Sub-ohmming is like climbing in that it's an enjoyable hobby that can be safe, but that carries inherent risks. It's in a range where a tiny change in resistance results in a relatively large change in current. Ideally, we'd like to be able to accurately measure resistance in at least hundredths, if not thousandths of an ohm, in order to estimate current, and there's expensive lab equipment that can do that.

The less expensive, uncalibrated multimeters and ohmmeters we use, or the circuits in regulated mods, are often ± 0.1Ω in error, and can be even more than that.

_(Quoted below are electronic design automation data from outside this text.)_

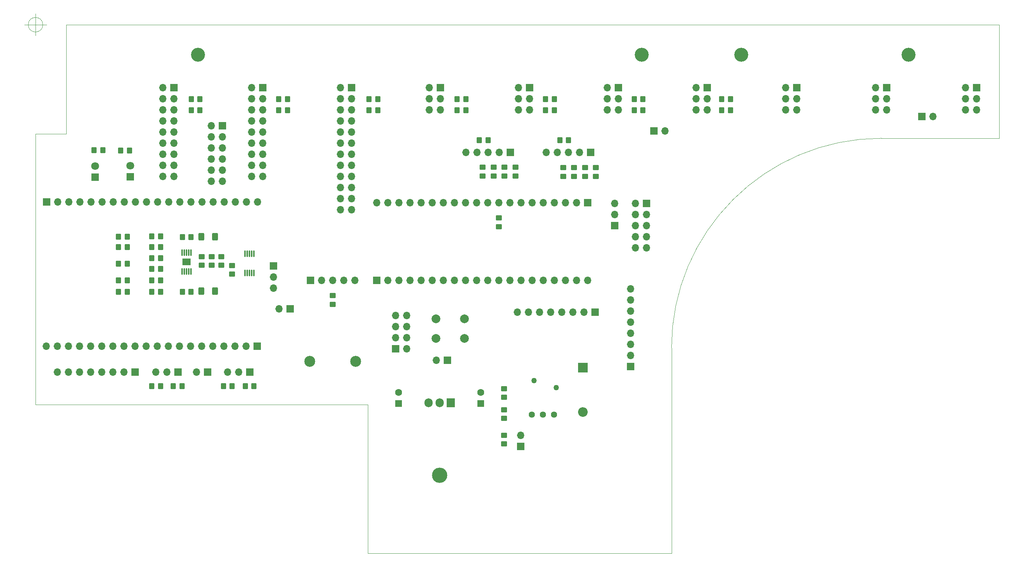
<source format=gbr>
%TF.GenerationSoftware,KiCad,Pcbnew,6.0.8-f2edbf62ab~116~ubuntu20.04.1*%
%TF.CreationDate,2023-10-04T21:41:11+02:00*%
%TF.ProjectId,Board_Bluetooth_radio_platform,426f6172-645f-4426-9c75-65746f6f7468,1.1*%
%TF.SameCoordinates,Original*%
%TF.FileFunction,Soldermask,Top*%
%TF.FilePolarity,Negative*%
%FSLAX46Y46*%
G04 Gerber Fmt 4.6, Leading zero omitted, Abs format (unit mm)*
G04 Created by KiCad (PCBNEW 6.0.8-f2edbf62ab~116~ubuntu20.04.1) date 2023-10-04 21:41:11*
%MOMM*%
%LPD*%
G01*
G04 APERTURE LIST*
G04 Aperture macros list*
%AMRoundRect*
0 Rectangle with rounded corners*
0 $1 Rounding radius*
0 $2 $3 $4 $5 $6 $7 $8 $9 X,Y pos of 4 corners*
0 Add a 4 corners polygon primitive as box body*
4,1,4,$2,$3,$4,$5,$6,$7,$8,$9,$2,$3,0*
0 Add four circle primitives for the rounded corners*
1,1,$1+$1,$2,$3*
1,1,$1+$1,$4,$5*
1,1,$1+$1,$6,$7*
1,1,$1+$1,$8,$9*
0 Add four rect primitives between the rounded corners*
20,1,$1+$1,$2,$3,$4,$5,0*
20,1,$1+$1,$4,$5,$6,$7,0*
20,1,$1+$1,$6,$7,$8,$9,0*
20,1,$1+$1,$8,$9,$2,$3,0*%
G04 Aperture macros list end*
%TA.AperFunction,Profile*%
%ADD10C,0.100000*%
%TD*%
%ADD11R,1.700000X1.700000*%
%ADD12O,1.700000X1.700000*%
%ADD13RoundRect,0.250000X-0.350000X-0.450000X0.350000X-0.450000X0.350000X0.450000X-0.350000X0.450000X0*%
%ADD14RoundRect,0.250000X-0.400000X-0.625000X0.400000X-0.625000X0.400000X0.625000X-0.400000X0.625000X0*%
%ADD15RoundRect,0.250000X-0.450000X0.350000X-0.450000X-0.350000X0.450000X-0.350000X0.450000X0.350000X0*%
%ADD16C,2.500000*%
%ADD17O,3.500000X3.500000*%
%ADD18R,1.905000X2.000000*%
%ADD19O,1.905000X2.000000*%
%ADD20RoundRect,0.250000X0.450000X-0.350000X0.450000X0.350000X-0.450000X0.350000X-0.450000X-0.350000X0*%
%ADD21R,1.800000X1.800000*%
%ADD22C,1.800000*%
%ADD23RoundRect,0.250000X0.350000X0.450000X-0.350000X0.450000X-0.350000X-0.450000X0.350000X-0.450000X0*%
%ADD24C,1.440000*%
%ADD25C,3.200000*%
%ADD26R,2.200000X2.200000*%
%ADD27O,2.200000X2.200000*%
%ADD28C,2.000000*%
%ADD29R,1.600000X1.600000*%
%ADD30C,1.600000*%
%ADD31C,1.270000*%
%ADD32RoundRect,0.075000X-0.075000X0.650000X-0.075000X-0.650000X0.075000X-0.650000X0.075000X0.650000X0*%
%ADD33R,1.880000X1.570000*%
G04 APERTURE END LIST*
D10*
X277500000Y-19000000D02*
X277500000Y-45000000D01*
X277500000Y-45000000D02*
X250500000Y-45000000D01*
X57000000Y-106000000D02*
X133000000Y-105934000D01*
X202500000Y-140000000D02*
X202500000Y-93000000D01*
X64000000Y-19000000D02*
X64000000Y-44000000D01*
X250500000Y-45000000D02*
G75*
G03*
X202500000Y-93000000I0J-48000000D01*
G01*
X133000000Y-140000000D02*
X202500000Y-140000000D01*
X133000000Y-105934000D02*
X133000000Y-140000000D01*
X57000000Y-44000000D02*
X57000000Y-106000000D01*
X64000000Y-44000000D02*
X57000000Y-44000000D01*
X64000000Y-19000000D02*
X277500000Y-19000000D01*
X58666666Y-19000000D02*
G75*
G03*
X58666666Y-19000000I-1666666J0D01*
G01*
X54500000Y-19000000D02*
X59500000Y-19000000D01*
X57000000Y-16500000D02*
X57000000Y-21500000D01*
D11*
%TO.C,J_III1*%
X231193108Y-33434000D03*
D12*
X228653108Y-33434000D03*
X231193108Y-35974000D03*
X228653108Y-35974000D03*
X231193108Y-38514000D03*
X228653108Y-38514000D03*
%TD*%
D13*
%TO.C,C11*%
X75995000Y-77517847D03*
X77995000Y-77517847D03*
%TD*%
D14*
%TO.C,C17*%
X94950000Y-80000000D03*
X98050000Y-80000000D03*
%TD*%
D11*
%TO.C,J_sys1*%
X198510000Y-43359000D03*
D12*
X201050000Y-43359000D03*
%TD*%
D11*
%TO.C,J_VI1*%
X169993108Y-33434000D03*
D12*
X167453108Y-33434000D03*
X169993108Y-35974000D03*
X167453108Y-35974000D03*
X169993108Y-38514000D03*
X167453108Y-38514000D03*
%TD*%
D15*
%TO.C,C6*%
X185202000Y-51734000D03*
X185202000Y-53734000D03*
%TD*%
D11*
%TO.C,J_pwrLed1*%
X168000000Y-115500000D03*
D12*
X168000000Y-112960000D03*
%TD*%
D11*
%TO.C,J13*%
X193149000Y-97217000D03*
D12*
X193149000Y-94677000D03*
X193149000Y-92137000D03*
X193149000Y-89597000D03*
X193149000Y-87057000D03*
X193149000Y-84517000D03*
X193149000Y-81977000D03*
X193149000Y-79437000D03*
%TD*%
D11*
%TO.C,J3*%
X107720000Y-92567847D03*
D12*
X105180000Y-92567847D03*
X102640000Y-92567847D03*
X100100000Y-92567847D03*
X97560000Y-92567847D03*
X95020000Y-92567847D03*
X92480000Y-92567847D03*
X89940000Y-92567847D03*
X87400000Y-92567847D03*
X84860000Y-92567847D03*
X82320000Y-92567847D03*
X79780000Y-92567847D03*
X77240000Y-92567847D03*
X74700000Y-92567847D03*
X72160000Y-92567847D03*
X69620000Y-92567847D03*
X67080000Y-92567847D03*
X64540000Y-92567847D03*
X62000000Y-92567847D03*
X59460000Y-92567847D03*
%TD*%
D15*
%TO.C,R43*%
X125028500Y-81015500D03*
X125028500Y-83015500D03*
%TD*%
D14*
%TO.C,C16*%
X94950000Y-67500000D03*
X98050000Y-67500000D03*
%TD*%
D11*
%TO.C,J_IX1*%
X109009777Y-33434000D03*
D12*
X106469777Y-33434000D03*
X109009777Y-35974000D03*
X106469777Y-35974000D03*
X109009777Y-38514000D03*
X106469777Y-38514000D03*
X109009777Y-41054000D03*
X106469777Y-41054000D03*
X109009777Y-43594000D03*
X106469777Y-43594000D03*
X109009777Y-46134000D03*
X106469777Y-46134000D03*
X109009777Y-48674000D03*
X106469777Y-48674000D03*
X109009777Y-51214000D03*
X106469777Y-51214000D03*
X109009777Y-53754000D03*
X106469777Y-53754000D03*
%TD*%
D11*
%TO.C,J_I1*%
X272282000Y-33434000D03*
D12*
X269742000Y-33434000D03*
X272282000Y-35974000D03*
X269742000Y-35974000D03*
X272282000Y-38514000D03*
X269742000Y-38514000D03*
%TD*%
D11*
%TO.C,J8*%
X99790000Y-42175000D03*
D12*
X97250000Y-42175000D03*
X99790000Y-44715000D03*
X97250000Y-44715000D03*
X99790000Y-47255000D03*
X97250000Y-47255000D03*
X99790000Y-49795000D03*
X97250000Y-49795000D03*
X99790000Y-52335000D03*
X97250000Y-52335000D03*
X99790000Y-54875000D03*
X97250000Y-54875000D03*
%TD*%
D11*
%TO.C,J11*%
X184002000Y-48259000D03*
D12*
X181462000Y-48259000D03*
X178922000Y-48259000D03*
X176382000Y-48259000D03*
X173842000Y-48259000D03*
%TD*%
D16*
%TO.C,REF5*%
X130236500Y-96069500D03*
%TD*%
D11*
%TO.C,J12*%
X165602000Y-48259000D03*
D12*
X163062000Y-48259000D03*
X160522000Y-48259000D03*
X157982000Y-48259000D03*
X155442000Y-48259000D03*
%TD*%
D11*
%TO.C,J_VIII1*%
X129337554Y-33434000D03*
D12*
X126797554Y-33434000D03*
X129337554Y-35974000D03*
X126797554Y-35974000D03*
X129337554Y-38514000D03*
X126797554Y-38514000D03*
X129337554Y-41054000D03*
X126797554Y-41054000D03*
X129337554Y-43594000D03*
X126797554Y-43594000D03*
X129337554Y-46134000D03*
X126797554Y-46134000D03*
X129337554Y-48674000D03*
X126797554Y-48674000D03*
X129337554Y-51214000D03*
X126797554Y-51214000D03*
X129337554Y-53754000D03*
X126797554Y-53754000D03*
X129337554Y-56294000D03*
X126797554Y-56294000D03*
X129337554Y-58834000D03*
X126797554Y-58834000D03*
X129337554Y-61374000D03*
X126797554Y-61374000D03*
%TD*%
D17*
%TO.C,U1*%
X149458000Y-122168000D03*
D18*
X151998000Y-105508000D03*
D19*
X149458000Y-105508000D03*
X146918000Y-105508000D03*
%TD*%
D20*
%TO.C,R16*%
X161802000Y-53634000D03*
X161802000Y-51634000D03*
%TD*%
D11*
%TO.C,J14*%
X111449000Y-74186847D03*
D12*
X111449000Y-76726847D03*
X111449000Y-79266847D03*
%TD*%
D11*
%TO.C,J_VII1*%
X149665331Y-33434000D03*
D12*
X147125331Y-33434000D03*
X149665331Y-35974000D03*
X147125331Y-35974000D03*
X149665331Y-38514000D03*
X147125331Y-38514000D03*
%TD*%
D13*
%TO.C,R30*%
X216000000Y-36018000D03*
X214000000Y-36018000D03*
%TD*%
D21*
%TO.C,D2*%
X70600000Y-53900000D03*
D22*
X70600000Y-51360000D03*
%TD*%
D13*
%TO.C,R32*%
X193976000Y-36018000D03*
X195976000Y-36018000D03*
%TD*%
D11*
%TO.C,JGPIO9*%
X89580000Y-98500000D03*
D12*
X87040000Y-98500000D03*
X84500000Y-98500000D03*
%TD*%
D11*
%TO.C,J9*%
X196790000Y-59950000D03*
D12*
X194250000Y-59950000D03*
X196790000Y-62490000D03*
X194250000Y-62490000D03*
X196790000Y-65030000D03*
X194250000Y-65030000D03*
X196790000Y-67570000D03*
X194250000Y-67570000D03*
X196790000Y-70110000D03*
X194250000Y-70110000D03*
%TD*%
D13*
%TO.C,R20*%
X83595000Y-74917847D03*
X85595000Y-74917847D03*
%TD*%
D23*
%TO.C,R33*%
X173702000Y-38558000D03*
X175702000Y-38558000D03*
%TD*%
D13*
%TO.C,R12*%
X158552000Y-45416000D03*
X160552000Y-45416000D03*
%TD*%
D15*
%TO.C,C3*%
X164190000Y-107134000D03*
X164190000Y-109134000D03*
%TD*%
%TO.C,C7*%
X166802000Y-51634000D03*
X166802000Y-53634000D03*
%TD*%
D13*
%TO.C,R34*%
X175702000Y-36018000D03*
X173702000Y-36018000D03*
%TD*%
%TO.C,C12*%
X75995000Y-80117847D03*
X77995000Y-80117847D03*
%TD*%
D20*
%TO.C,C15*%
X99515000Y-74091847D03*
X99515000Y-72091847D03*
%TD*%
D13*
%TO.C,R36*%
X153428000Y-36018000D03*
X155428000Y-36018000D03*
%TD*%
D23*
%TO.C,R7*%
X72400000Y-47750000D03*
X70400000Y-47750000D03*
%TD*%
D12*
%TO.C,J_IV1*%
X208108664Y-38514000D03*
X210648664Y-38514000D03*
X208108664Y-35974000D03*
X210648664Y-35974000D03*
X208108664Y-33434000D03*
D11*
X210648664Y-33434000D03*
%TD*%
D20*
%TO.C,C18*%
X97265000Y-74091847D03*
X97265000Y-72091847D03*
%TD*%
D24*
%TO.C,RV1*%
X170530000Y-108243000D03*
X173070000Y-108243000D03*
X175610000Y-108243000D03*
%TD*%
D20*
%TO.C,R15*%
X164302000Y-53634000D03*
X164302000Y-51634000D03*
%TD*%
D21*
%TO.C,D3*%
X78650000Y-53850000D03*
D22*
X78650000Y-51310000D03*
%TD*%
D20*
%TO.C,R10*%
X164190000Y-114976000D03*
X164190000Y-112976000D03*
%TD*%
D13*
%TO.C,R4*%
X104985000Y-101700000D03*
X106985000Y-101700000D03*
%TD*%
D11*
%TO.C,J10*%
X189500000Y-65025000D03*
D12*
X189500000Y-62485000D03*
X189500000Y-59945000D03*
%TD*%
D20*
%TO.C,C5*%
X159302000Y-53634000D03*
X159302000Y-51634000D03*
%TD*%
D13*
%TO.C,R18*%
X83595000Y-69917847D03*
X85595000Y-69917847D03*
%TD*%
D23*
%TO.C,R41*%
X92606000Y-38558000D03*
X94606000Y-38558000D03*
%TD*%
D13*
%TO.C,R42*%
X94606000Y-36018000D03*
X92606000Y-36018000D03*
%TD*%
D25*
%TO.C,REF1*%
X94200000Y-25900000D03*
%TD*%
D23*
%TO.C,R35*%
X155428000Y-38558000D03*
X153428000Y-38558000D03*
%TD*%
D12*
%TO.C,J_X1*%
X86142000Y-53754000D03*
X88682000Y-53754000D03*
X86142000Y-51214000D03*
X88682000Y-51214000D03*
X86142000Y-48674000D03*
X88682000Y-48674000D03*
X86142000Y-46134000D03*
X88682000Y-46134000D03*
X86142000Y-43594000D03*
X88682000Y-43594000D03*
X86142000Y-41054000D03*
X88682000Y-41054000D03*
X86142000Y-38514000D03*
X88682000Y-38514000D03*
X86142000Y-35974000D03*
X88682000Y-35974000D03*
X86142000Y-33434000D03*
D11*
X88682000Y-33434000D03*
%TD*%
%TO.C,J20*%
X119936500Y-77544500D03*
D12*
X122476500Y-77544500D03*
X125016500Y-77544500D03*
X127556500Y-77544500D03*
X130096500Y-77544500D03*
%TD*%
D26*
%TO.C,D1*%
X182224000Y-97466000D03*
D27*
X182224000Y-107626000D03*
%TD*%
D23*
%TO.C,R39*%
X114626000Y-38558000D03*
X112626000Y-38558000D03*
%TD*%
D20*
%TO.C,R14*%
X180202000Y-53734000D03*
X180202000Y-51734000D03*
%TD*%
D11*
%TO.C,J15*%
X115250000Y-84025000D03*
D12*
X112710000Y-84025000D03*
%TD*%
D13*
%TO.C,R2*%
X88530000Y-101700000D03*
X90530000Y-101700000D03*
%TD*%
D16*
%TO.C,REF4*%
X119736500Y-96069500D03*
%TD*%
D11*
%TO.C,JRP4020L_1*%
X135102000Y-77549000D03*
D12*
X137642000Y-77549000D03*
X140182000Y-77549000D03*
X142722000Y-77549000D03*
X145262000Y-77549000D03*
X147802000Y-77549000D03*
X150342000Y-77549000D03*
X152882000Y-77549000D03*
X155422000Y-77549000D03*
X157962000Y-77549000D03*
X160502000Y-77549000D03*
X163042000Y-77549000D03*
X165582000Y-77549000D03*
X168122000Y-77549000D03*
X170662000Y-77549000D03*
X173202000Y-77549000D03*
X175742000Y-77549000D03*
X178282000Y-77549000D03*
X180822000Y-77549000D03*
X183362000Y-77549000D03*
%TD*%
D25*
%TO.C,REF3*%
X256700000Y-25900000D03*
%TD*%
D13*
%TO.C,R40*%
X112626000Y-36018000D03*
X114626000Y-36018000D03*
%TD*%
D20*
%TO.C,R8*%
X164190000Y-104308000D03*
X164190000Y-102308000D03*
%TD*%
D28*
%TO.C,SW1*%
X148634000Y-90822000D03*
X155134000Y-90822000D03*
X148634000Y-86322000D03*
X155134000Y-86322000D03*
%TD*%
D13*
%TO.C,C8*%
X75995000Y-67517847D03*
X77995000Y-67517847D03*
%TD*%
%TO.C,R11*%
X176952000Y-45416000D03*
X178952000Y-45416000D03*
%TD*%
D29*
%TO.C,C2*%
X158856000Y-105697113D03*
D30*
X158856000Y-103197113D03*
%TD*%
D11*
%TO.C,J5*%
X59520000Y-59547847D03*
D12*
X62060000Y-59547847D03*
X64600000Y-59547847D03*
X67140000Y-59547847D03*
X69680000Y-59547847D03*
X72220000Y-59547847D03*
X74760000Y-59547847D03*
X77300000Y-59547847D03*
X79840000Y-59547847D03*
X82380000Y-59547847D03*
X84920000Y-59547847D03*
X87460000Y-59547847D03*
X90000000Y-59547847D03*
X92540000Y-59547847D03*
X95080000Y-59547847D03*
X97620000Y-59547847D03*
X100160000Y-59547847D03*
X102700000Y-59547847D03*
X105240000Y-59547847D03*
X107780000Y-59547847D03*
%TD*%
D13*
%TO.C,R21*%
X83595000Y-77517847D03*
X85595000Y-77517847D03*
%TD*%
D11*
%TO.C,J19*%
X96330000Y-98500000D03*
D12*
X93790000Y-98500000D03*
%TD*%
%TO.C,J_II1*%
X249197552Y-38514000D03*
X251737552Y-38514000D03*
X249197552Y-35974000D03*
X251737552Y-35974000D03*
X249197552Y-33434000D03*
D11*
X251737552Y-33434000D03*
%TD*%
D31*
%TO.C,F1*%
X176128000Y-102038000D03*
X171028000Y-100438000D03*
%TD*%
D13*
%TO.C,R26*%
X90595000Y-67617847D03*
X92595000Y-67617847D03*
%TD*%
D11*
%TO.C,J7*%
X139402000Y-93184000D03*
D12*
X141942000Y-93184000D03*
X139402000Y-90644000D03*
X141942000Y-90644000D03*
X139402000Y-88104000D03*
X141942000Y-88104000D03*
X139402000Y-85564000D03*
X141942000Y-85564000D03*
%TD*%
D13*
%TO.C,R22*%
X83595000Y-80117847D03*
X85595000Y-80117847D03*
%TD*%
D23*
%TO.C,R29*%
X214000000Y-38558000D03*
X216000000Y-38558000D03*
%TD*%
%TO.C,R31*%
X195976000Y-38558000D03*
X193976000Y-38558000D03*
%TD*%
D32*
%TO.C,U3*%
X92545000Y-71157847D03*
X92045000Y-71157847D03*
X91545000Y-71157847D03*
X91045000Y-71157847D03*
X90545000Y-71157847D03*
X90545000Y-75457847D03*
X91045000Y-75457847D03*
X91545000Y-75457847D03*
X92045000Y-75457847D03*
X92545000Y-75457847D03*
D33*
X91545000Y-73307847D03*
%TD*%
D15*
%TO.C,C19*%
X95015000Y-72091847D03*
X95015000Y-74091847D03*
%TD*%
D25*
%TO.C,REF2*%
X195700000Y-25900000D03*
%TD*%
D13*
%TO.C,R19*%
X83595000Y-72417847D03*
X85595000Y-72417847D03*
%TD*%
%TO.C,R17*%
X83595000Y-67417847D03*
X85595000Y-67417847D03*
%TD*%
D11*
%TO.C,JGPIO7*%
X106010000Y-98500000D03*
D12*
X103470000Y-98500000D03*
X100930000Y-98500000D03*
%TD*%
D15*
%TO.C,R28*%
X162966000Y-63212000D03*
X162966000Y-65212000D03*
%TD*%
D13*
%TO.C,C9*%
X75995000Y-69917847D03*
X77995000Y-69917847D03*
%TD*%
D11*
%TO.C,J1*%
X259750000Y-39975000D03*
D12*
X262290000Y-39975000D03*
%TD*%
D29*
%TO.C,C1*%
X140060000Y-105697113D03*
D30*
X140060000Y-103197113D03*
%TD*%
D13*
%TO.C,R9*%
X76500000Y-47800000D03*
X78500000Y-47800000D03*
%TD*%
D25*
%TO.C,REF6*%
X218500000Y-25900000D03*
%TD*%
D11*
%TO.C,JRP2040R_1*%
X183302000Y-59769000D03*
D12*
X180762000Y-59769000D03*
X178222000Y-59769000D03*
X175682000Y-59769000D03*
X173142000Y-59769000D03*
X170602000Y-59769000D03*
X168062000Y-59769000D03*
X165522000Y-59769000D03*
X162982000Y-59769000D03*
X160442000Y-59769000D03*
X157902000Y-59769000D03*
X155362000Y-59769000D03*
X152822000Y-59769000D03*
X150282000Y-59769000D03*
X147742000Y-59769000D03*
X145202000Y-59769000D03*
X142662000Y-59769000D03*
X140122000Y-59769000D03*
X137582000Y-59769000D03*
X135042000Y-59769000D03*
%TD*%
D11*
%TO.C,J2*%
X79780000Y-98500000D03*
D12*
X77240000Y-98500000D03*
X74700000Y-98500000D03*
X72160000Y-98500000D03*
X69620000Y-98500000D03*
X67080000Y-98500000D03*
X64540000Y-98500000D03*
X62000000Y-98500000D03*
%TD*%
D11*
%TO.C,J4*%
X151250000Y-95802000D03*
D12*
X148710000Y-95802000D03*
%TD*%
D13*
%TO.C,R38*%
X133317000Y-36018000D03*
X135317000Y-36018000D03*
%TD*%
D20*
%TO.C,C4*%
X177702000Y-53734000D03*
X177702000Y-51734000D03*
%TD*%
D23*
%TO.C,R1*%
X85580000Y-101700000D03*
X83580000Y-101700000D03*
%TD*%
D20*
%TO.C,C20*%
X102000000Y-76107847D03*
X102000000Y-74107847D03*
%TD*%
D11*
%TO.C,J_V1*%
X190320885Y-33434000D03*
D12*
X187780885Y-33434000D03*
X190320885Y-35974000D03*
X187780885Y-35974000D03*
X190320885Y-38514000D03*
X187780885Y-38514000D03*
%TD*%
D13*
%TO.C,C10*%
X75995000Y-73717847D03*
X77995000Y-73717847D03*
%TD*%
D23*
%TO.C,R3*%
X101985000Y-101700000D03*
X99985000Y-101700000D03*
%TD*%
D13*
%TO.C,R27*%
X90595000Y-80117847D03*
X92595000Y-80117847D03*
%TD*%
D20*
%TO.C,R13*%
X182702000Y-53734000D03*
X182702000Y-51734000D03*
%TD*%
D23*
%TO.C,R37*%
X135317000Y-38558000D03*
X133317000Y-38558000D03*
%TD*%
D32*
%TO.C,U4*%
X106945000Y-71417847D03*
X106445000Y-71417847D03*
X105945000Y-71417847D03*
X105445000Y-71417847D03*
X104945000Y-71417847D03*
X104945000Y-75817847D03*
X105445000Y-75817847D03*
X105945000Y-75817847D03*
X106445000Y-75817847D03*
X106945000Y-75817847D03*
%TD*%
D11*
%TO.C,J6*%
X184998000Y-84786000D03*
D12*
X182458000Y-84786000D03*
X179918000Y-84786000D03*
X177378000Y-84786000D03*
X174838000Y-84786000D03*
X172298000Y-84786000D03*
X169758000Y-84786000D03*
X167218000Y-84786000D03*
%TD*%
M02*

</source>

The coil we measure at 0.5Ω, could VERY likely be anything between 0.4Ω or 0.6Ω, and a bit less likely even higher or lower. It would be good if we know someone with access to calibrated lab equipment to compare our meters to.

Other than that, we need to leave a safety margin. With a really good mod, atty, and battery combo, we might get 4.0 volts across a mid-sub-ohm coil. Again, our quality of meter may be ±0.1V or more off. If our battery is rated at 10A, 4.0V/10A = 0.4Ω. That's why some of us stick to 0.5Ω as a measured minimum and some stay higher.

It's also why those operating in these ranges should look for a battery with higher than a 10 amp maximum continuous current rating. A climber wouldn't use a component at its maximum rating. Higher rated batteries are easy to find. The 1600 mAH AW IMR 18650 is rated 15C, or 15 x 1.6AH = 24A as a common example.

Finally, if we're going to spend a few dollars more for good batteries, it only takes a few dollars more to get a well-reputed charger to care for and get the best life from them, not to mention to avoid a fire.